A few months ago, I watched David Letterman interview Jay-Z on his netflix show.
It was nothing short of a masterclass in communication. At one stage, Letterman transitions from casual chat to self-deprecation, setting up the perfect opportunity for Jay-Z to do the exact same - open up to a live audience on the very sensitive topic of his marriage affair.
It was so wonderfully executed that I ended up watching the episode again, just to pay closer attention to how he did it exactly.
Yesterday, I was made aware of a contrasting scenario that once again, included David Letterman.
In 2008, he interviewed Lauren Conrad on his 'Late Show'. It's incredibly difficult to find any footage of this interview, so this article by 'The Cut' recollecting the awkward interaction will have to suffice:
Last night Lauren Conrad went on Letterman to promote The Hills.
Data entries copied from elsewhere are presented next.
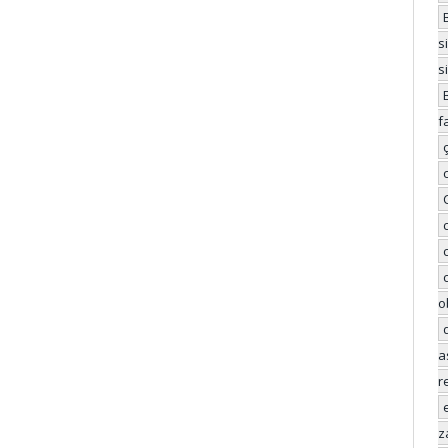
s
s
f
o
a
r
z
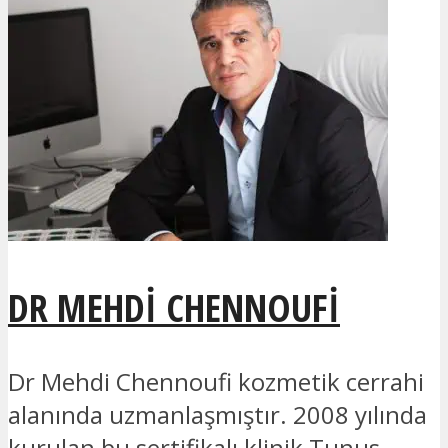
DR MEHDI CHENNOUFI
Dr Mehdi Chennoufi kozmetik cerrahi
alanında uzmanlaşmıştır. 2008 yılında
kurulan bu sertifikalı klinik Tunus,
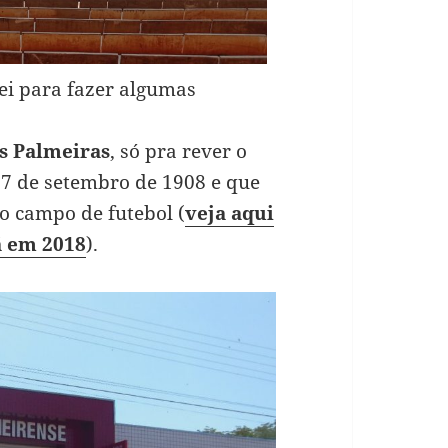
ei para fazer algumas
s Palmeiras
, só pra rever o
 7 de setembro de 1908 e que
lo campo de futebol (
veja aqui
á em 2018
).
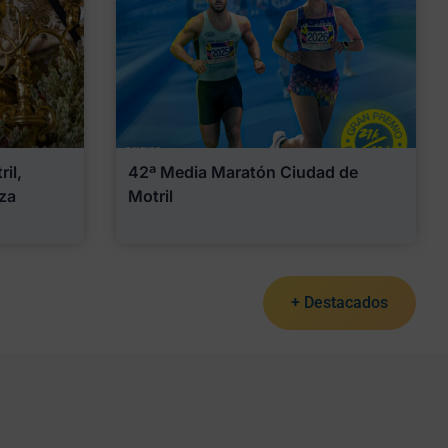
il,
42ª Media Maratón Ciudad de
za
Motril
+ Destacados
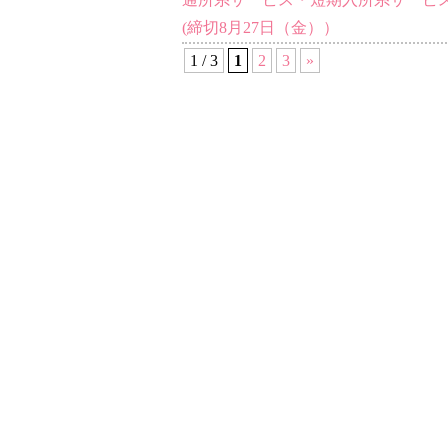
(締切8月27日（金））
1 / 3
1
2
3
»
And it wasn’t boring!
“Was it Heidi you’re having the problems with?” Dave asks.
“Yeah,” Lauren replies. “It’s been years, so throughout the show we’ve had problems with everyone.”
And then Dave says what we never realised we always knew: “Maybe you’re the problem.”
Yes! He then tries to explain his logic to her, saying how for a long time he thought everyone was an idiot and then it occurred to him maybe he’s the idiot, which turned out to be true.
“Does that make me an idiot, then?” Conrad says.
Conrad supposedly appeared visibly 'shocked' by the statement, causing some palpable discomfort in the process.
As highlighted by Annie Duke in her book 'Thinking in Bets', it's a great example of how introspection has to be consensual.
Letterman tried to self-deprecate in order to get Conrad to do the same, but she didn't expect it, nor did she consent to it.
It got me thinking - far too often, I myself seek to critically analyse my flaws, the gaps in my understanding and even how I might be the problem.
The issue here is that when I speak to others, they may not necessarily be willing to do the same.
Looking at our own thoughts and behaviours through a critical lens is an uncomfortable position to be in, something all parties involved must opt-in to, and not be drawn into.
Jay-Z was ready to open up and be vulnerable in his introspection. Conrad, however, saw it as an unexpected psychological attack.
I think there's a great learning point here - we have to be conscious of who exactly we're speaking to, and whether or not they feel psychologically safe to introspect with us.
Otherwise, we too may appear to be the unexpected villain.